** Opening Information provided block **
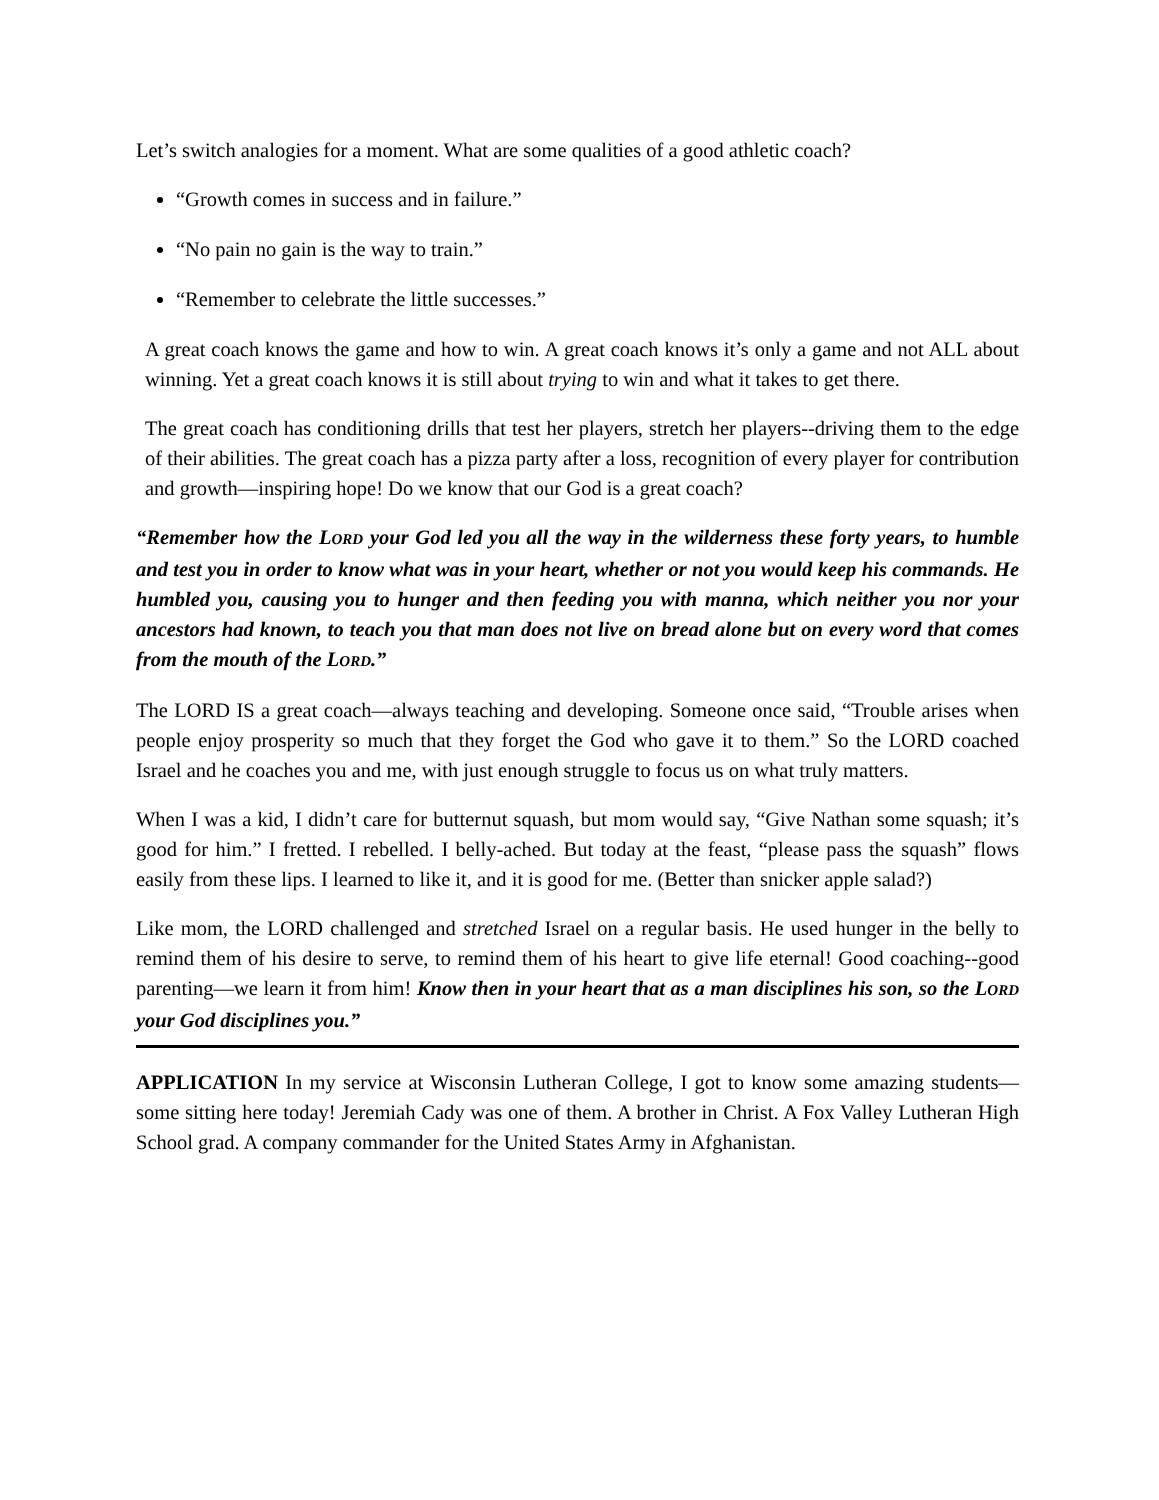Let’s switch analogies for a moment. What are some qualities of a good athletic coach?
“Growth comes in success and in failure.”
“No pain no gain is the way to train.”
“Remember to celebrate the little successes.”
A great coach knows the game and how to win. A great coach knows it’s only a game and not ALL about winning. Yet a great coach knows it is still about trying to win and what it takes to get there.
The great coach has conditioning drills that test her players, stretch her players--driving them to the edge of their abilities. The great coach has a pizza party after a loss, recognition of every player for contribution and growth—inspiring hope! Do we know that our God is a great coach?
“Remember how the LORD your God led you all the way in the wilderness these forty years, to humble and test you in order to know what was in your heart, whether or not you would keep his commands. He humbled you, causing you to hunger and then feeding you with manna, which neither you nor your ancestors had known, to teach you that man does not live on bread alone but on every word that comes from the mouth of the LORD.”
The LORD IS a great coach—always teaching and developing. Someone once said, “Trouble arises when people enjoy prosperity so much that they forget the God who gave it to them.” So the LORD coached Israel and he coaches you and me, with just enough struggle to focus us on what truly matters.
When I was a kid, I didn’t care for butternut squash, but mom would say, “Give Nathan some squash; it’s good for him.” I fretted. I rebelled. I belly-ached. But today at the feast, “please pass the squash” flows easily from these lips. I learned to like it, and it is good for me. (Better than snicker apple salad?)
Like mom, the LORD challenged and stretched Israel on a regular basis. He used hunger in the belly to remind them of his desire to serve, to remind them of his heart to give life eternal! Good coaching--good parenting—we learn it from him! Know then in your heart that as a man disciplines his son, so the LORD your God disciplines you.”
APPLICATION In my service at Wisconsin Lutheran College, I got to know some amazing students—some sitting here today! Jeremiah Cady was one of them. A brother in Christ. A Fox Valley Lutheran High School grad. A company commander for the United States Army in Afghanistan.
** Closing Information provided block **
*What you are asked to do*. You are asked to reproduce each line above exactly, but to exclude the pictures.

*Result of this exercise*.
Let’s switch analogies for a moment. What are some qualities of a good athletic coach?
“Growth comes in success and in failure.”
“No pain no gain is the way to train.”
“Remember to celebrate the little successes.”
A great coach knows the game and how to win. A great coach knows it’s only a game and not ALL about winning. Yet a great coach knows it is still about trying to win and what it takes to get there.
The great coach has conditioning drills that test her players, stretch her players--driving them to the edge of their abilities. The great coach has a pizza party after a loss, recognition of every player for contribution and growth—inspiring hope! Do we know that our God is a great coach?
“Remember how the LORD your God led you all the way in the wilderness these forty years, to humble and test you in order to know what was in your heart, whether or not you would keep his commands. He humbled you, causing you to hunger and then feeding you with manna, which neither you nor your ancestors had known, to teach you that man does not live on bread alone but on every word that comes from the mouth of the LORD.”
The LORD IS a great coach—always teaching and developing. Someone once said, “Trouble arises when people enjoy prosperity so much that they forget the God who gave it to them.” So the LORD coached Israel and he coaches you and me, with just enough struggle to focus us on what truly matters.
When I was a kid, I didn’t care for butternut squash, but mom would say, “Give Nathan some squash; it’s good for him.” I fretted. I rebelled. I belly-ached. But today at the feast, “please pass the squash” flows easily from these lips. I learned to like it, and it is good for me. (Better than snicker apple salad?)
Like mom, the LORD challenged and stretched Israel on a regular basis. He used hunger in the belly to remind them of his desire to serve, to remind them of his heart to give life eternal! Good coaching--good parenting—we learn it from him! Know then in your heart that as a man disciplines his son, so the LORD your God disciplines you.”
APPLICATION In my service at Wisconsin Lutheran College, I got to know some amazing students—some sitting here today! Jeremiah Cady was one of them. A brother in Christ. A Fox Valley Lutheran High School grad. A company commander for the United States Army in Afghanistan.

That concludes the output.